It became a classic example of a techno-Utopian prophecy gone awry. The notion of the “paperless office”, which dates back to the 1960s, sounded plausible enough. As computers began to spread and display technology improved, it seemed obvious that more and more documents would be written, distributed and read in electronic form, rather than on paper. Filing cabinets would give way to hard disks, memos and reports would be distributed electronically and paper invoices and purchase orders would be replaced by electronic messages whizzing between accounts departments.
What actually happened was that global consumption of office paper more than doubled in the last two decades of the 20th century, as digital technology made printing cheaper and easier than ever before. Not even the rise of the internet stemmed the tide. The web’s billions of pages provided a vast new source of fodder for the world’s humming printers. Although e-mail did away with much paper-based correspondence, some older, technophobic bosses insisted on having their e-mails printed out so they could scribble their responses in pen for their secretaries to type in and send off.
Yet the prediction seems to be coming true at last. American office workers’ use of paper has actually been in decline since 2001. What changed? The explanation seems to be sociological rather than technological. A new generation of workers, who have grown up with e-mail, word processing and the internet, feel less of a need to print documents out than their older colleagues did. Offices are still far from paperless, but the trend is clear. So does this mean that other apparently discredited technological prophecies might also benefit from a similar reversal of fortune?
A closer look at the ones that have staged comebacks suggests three ways in which they could. The paperless office shows how a sociological shift can make the difference: although the technology did not change very much, its users did. In some cases, however, straightforward improvements in technology turn things around. A good example is the internet itself. The prognostications of the dotcom era were shown to be extravagantly wide of the mark when the bubble burst in 2000-01. But many dotcom business models had been predicated on the wide availability of broadband internet connections, which for regulatory reasons spread more slowly than expected. As broadband grew, many predictions made during the boom—about the value of online advertising and the volume of e-commerce, for example—came true after all, albeit a few years late.

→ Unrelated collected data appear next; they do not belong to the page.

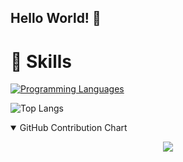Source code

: ## Hello World! 👋

# 🚀 Skills 
[![Programming Languages](https://skillicons.dev/icons?i=java,c,cpp,python,html,css,github,linux,windows,obsidian,git,mongodb,sqlite)](https://skillicons.dev)

![Top Langs](https://github-readme-stats.vercel.app/api/top-langs/?username=desmonHak&layout=compact)

<details open>
<summary>GitHub Contribution Chart</summary>
<p align="center">
    <img src="https://github-readme-activity-graph.vercel.app/graph?username=desmonHak&theme=github-compact&area=true&hide_border=true&custom_title=Contribution%20Graph&bg_color=000000&color=C2FFC7&line=CB9DF0&point=C2FFC7&area_color=CB9DF0" />
</p>
</details>


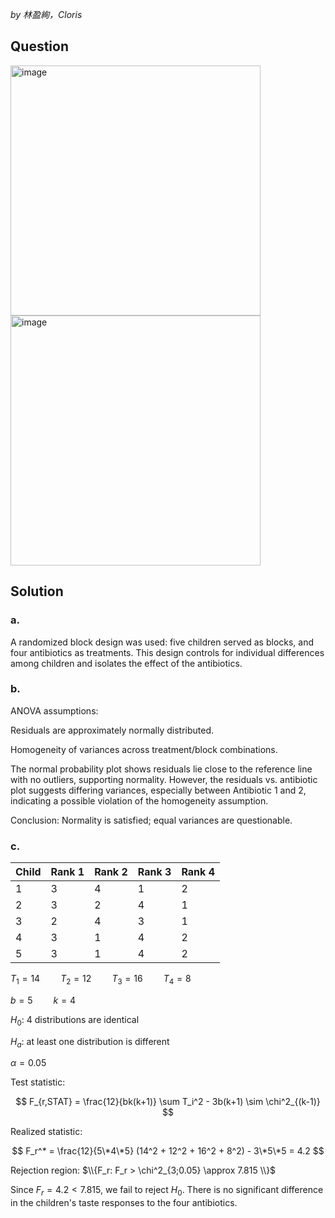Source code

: *by 林盈絢，Cloris*

## Question
<img width="400" alt="image" src="https://github.com/user-attachments/assets/1ff1b52a-acb0-4681-a46f-e85ed4c0c26b" /><br>
<img width="400" alt="image" src="https://github.com/user-attachments/assets/e6b1db57-f5ab-48e5-a977-a3d8ee1ac339" />

## Solution
### a.
A randomized block design was used: five children served as blocks, and four antibiotics as treatments. This design controls for individual differences among children and isolates the effect of the antibiotics.

### b.
ANOVA assumptions:

Residuals are approximately normally distributed.

Homogeneity of variances across treatment/block combinations.

The normal probability plot shows residuals lie close to the reference line with no outliers, supporting normality.
However, the residuals vs. antibiotic plot suggests differing variances, especially between Antibiotic 1 and 2, indicating a possible violation of the homogeneity assumption.

Conclusion: Normality is satisfied; equal variances are questionable.

### c.
| Child | Rank 1 | Rank 2 | Rank 3 | Rank 4 |
| ----- | ------ | ------ | ------ | ------ |
| 1     | 3      | 4      | 1      | 2      |
| 2     | 3      | 2      | 4      | 1      |
| 3     | 2      | 4      | 3      | 1      |
| 4     | 3      | 1      | 4      | 2      |
| 5     | 3      | 1      | 4      | 2      |

$T_1 = 14 \quad \quad T_2 = 12 \quad \quad T_3 = 16 \quad \quad T_4 = 8$  

$b = 5 \quad \quad k=4$
  
$H_0$: 4 distributions are identical 

$H_a$: at least one distribution is different

$\alpha = 0.05$

Test statistic:

$$
F_{r,STAT} = \frac{12}{bk(k+1)} \sum T_i^2 - 3b(k+1) \sim \chi^2_{(k-1)}
$$

Realized statistic:

$$
F_r^* = \frac{12}{5\*4\*5} (14^2 + 12^2 + 16^2 + 8^2) - 3\*5\*5 = 4.2
$$

Rejection region: $\\{F_r: F_r > \chi^2_{3;0.05} \approx 7.815 \\}$

Since $F_r = 4.2 < 7.815$, we fail to reject $H_0$.
There is no significant difference in the children's taste responses to the four antibiotics.
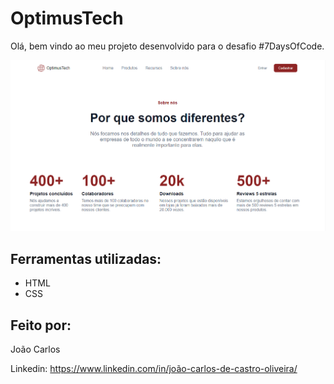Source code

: # OptimusTech

Olá, bem vindo ao meu projeto desenvolvido para o desafio #7DaysOfCode.

<img src="img/README.png">

## Ferramentas utilizadas:

  - HTML
  - CSS

## Feito por:

  João Carlos

  Linkedin: https://www.linkedin.com/in/joão-carlos-de-castro-oliveira/
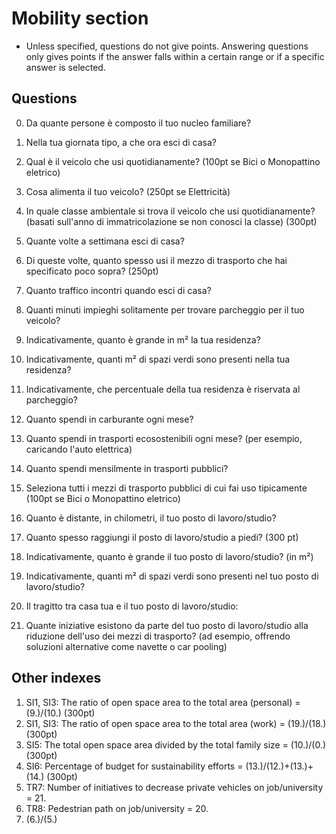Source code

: # Mobility section
* Unless specified, questions do not give points. Answering questions only gives points if the answer falls within a certain range or if a specific answer is selected.

## Questions

0. Da quante persone è composto il tuo nucleo familiare?
1. Nella tua giornata tipo, a che ora esci di casa?

2. Qual è il veicolo che usi quotidianamente? (100pt se Bici o Monopattino eletrico)
3. Cosa alimenta il tuo veicolo? (250pt se Elettricità)
4. In quale classe ambientale si trova il veicolo che usi quotidianamente? (basati sull'anno di immatricolazione se non conosci la classe) (300pt)

5. Quante volte a settimana esci di casa?

6. Di queste volte, quanto spesso usi il mezzo di trasporto che hai specificato poco sopra? (250pt)

7. Quanto traffico incontri quando esci di casa?
8. Quanti minuti impieghi solitamente per trovare parcheggio per il tuo veicolo?
9. Indicativamente, quanto è grande in m² la tua residenza?
10. Indicativamente, quanti m² di spazi verdi sono presenti nella tua residenza?
11. Indicativamente, che percentuale della tua residenza è riservata al parcheggio?
12. Quanto spendi in carburante ogni mese?
13. Quanto spendi in trasporti ecosostenibili ogni mese? (per esempio, caricando l'auto elettrica)
14. Quanto spendi mensilmente in trasporti pubblici?

15. Seleziona tutti i mezzi di trasporto pubblici di cui fai uso tipicamente (100pt se Bici o Monopattino eletrico)

16. Quanto è distante, in chilometri, il tuo posto di lavoro/studio?

17. Quanto spesso raggiungi il posto di lavoro/studio a piedi? (300 pt)

18. Indicativamente, quanto è grande il tuo posto di lavoro/studio? (in m²)
19. Indicativamente, quanti m² di spazi verdi sono presenti nel tuo posto di lavoro/studio?
20. Il tragitto tra casa tua e il tuo posto di lavoro/studio: 
21. Quante iniziative esistono da parte del tuo posto di lavoro/studio alla riduzione dell'uso dei mezzi di trasporto? (ad esempio, offrendo soluzioni alternative come navette o car pooling)

## Other indexes

1. SI1, SI3: The ratio of open space area to the total area (personal) = (9.)/(10.) (300pt)
2. SI1, SI3: The ratio of open space area to the total area (work) = (19.)/(18.) (300pt)
3. SI5: The total open space area divided by the total family size = (10.)/(0.) (300pt)
4. SI6: Percentage of budget for sustainability efforts = (13.)/(12.)+(13.)+(14.) (300pt)
5. TR7: Number of initiatives to decrease private vehicles on job/university = 21.
6. TR8: Pedestrian path on job/university = 20.
7. (6.)/(5.)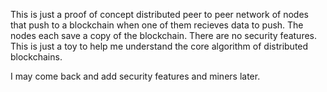 This is just a proof of concept distributed peer to peer network of nodes that push to a blockchain when one of them recieves data to push. The nodes each save a copy of the blockchain. There are no security features. This is just a toy to help me understand the core algorithm of distributed blockchains.

I may come back and add security features and miners later.
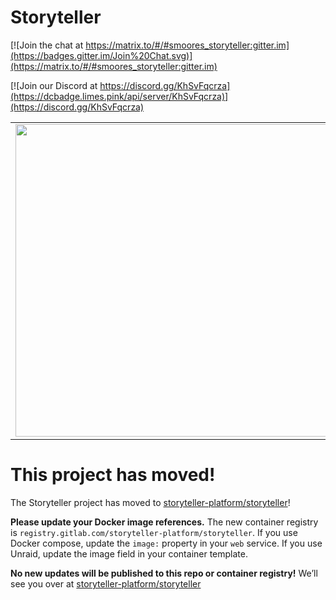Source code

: # Storyteller

[![Join the chat at https://matrix.to/#/#smoores_storyteller:gitter.im](https://badges.gitter.im/Join%20Chat.svg)](https://matrix.to/#/#smoores_storyteller:gitter.im)

[![Join our Discord at https://discord.gg/KhSvFqcrza](https://dcbadge.limes.pink/api/server/KhSvFqcrza)](https://discord.gg/KhSvFqcrza)

<table>
  <tbody>
    <tr>
      <td align="center" width="14.28%">
        <img height="500" src="docs/static/img/league-of-dragons-text.png" />
      </td>
      <td align="center" width="14.28%">
        <img height="500" src="docs/static/img/league-of-dragons-audio.png" />
      </td>
    </tr>
  </tbody>
</table>

# This project has moved!

The Storyteller project has moved to
[storyteller-platform/storyteller](https://gitlab.com/storyteller-platform/storyteller)!

**Please update your Docker image references.** The new container registry is
`registry.gitlab.com/storyteller-platform/storyteller`. If you use Docker
compose, update the `image:` property in your `web` service. If you use Unraid,
update the image field in your container template.

**No new updates will be published to this repo or container registry!** We’ll
see you over at
[storyteller-platform/storyteller](https://gitlab.com/storyteller-platform/storyteller)

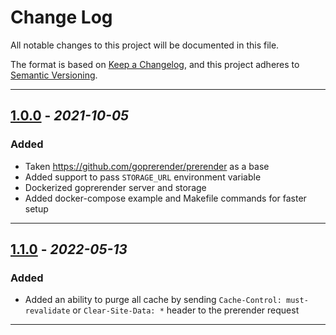 # Change Log

All notable changes to this project will be documented in this file.

The format is based on [Keep a Changelog](https://keepachangelog.com/en/1.0.0/),
and this project adheres to [Semantic Versioning](https://semver.org/spec/v2.0.0.html).

-------------------------------------------------------------------------

## [1.0.0]() - _2021-10-05_

### Added

* Taken https://github.com/goprerender/prerender as a base
* Added support to pass `STORAGE_URL` environment variable
* Dockerized goprerender server and storage
* Added docker-compose example and Makefile commands for faster setup

-------------------------------------------------------------------------

## [1.1.0]() - _2022-05-13_

### Added

* Added an ability to purge all cache by sending `Cache-Control: must-revalidate` or `Clear-Site-Data: *` header to the
  prerender request

-------------------------------------------------------------------------
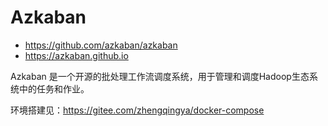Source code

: # Azkaban

- https://github.com/azkaban/azkaban
- https://azkaban.github.io

Azkaban 是一个开源的批处理工作流调度系统，用于管理和调度Hadoop生态系统中的任务和作业。

环境搭建见：https://gitee.com/zhengqingya/docker-compose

A third way in which seemingly moribund technologies can be revived is through an external shock. Perhaps the best example is the electric car. The dream has always sounded promising—oil will not last forever, after all—but the reality consisted of odd-looking cars with limited range. A plunge in the oil price in the late 1990s and the cancellation of the EV1 by General Motors in 2003 seemed to sound the death knell for electric cars. But growing concern about climate change, worries about energy security and a spike in the oil price have since effected an astonishing turnaround. Carmakers are now racing to build petrol-electric hybrid vehicles, and these are widely seen as steps on the way to all-electric ones.
The comeback kids
If social, technological and external factors can make supposedly discredited predictions come true, what technology might be next in line for a revival? Videotelephony is one possibility. It has never lived up to its depiction in science-fiction films, even though millions of people now carry mobile phones capable of video calling. Just as supermodels sparked a trend for carrying small bottles of mineral water around, perhaps a celebrity endorsement or a sudden teenage craze will trigger a wider social shift that prompts people to use the technology. Similarly, technical breakthroughs may yet revive the fortunes of fusion power, which has been 50 years away for decades, and hydrogen-powered cars, which are perpetually ten years from mass production. As for external shocks, concern over climate change is already prompting some environmentalists to rethink their opposition to nuclear power and genetically modified crops. Make an electronic note to yourself: remember the paperless office and never say never.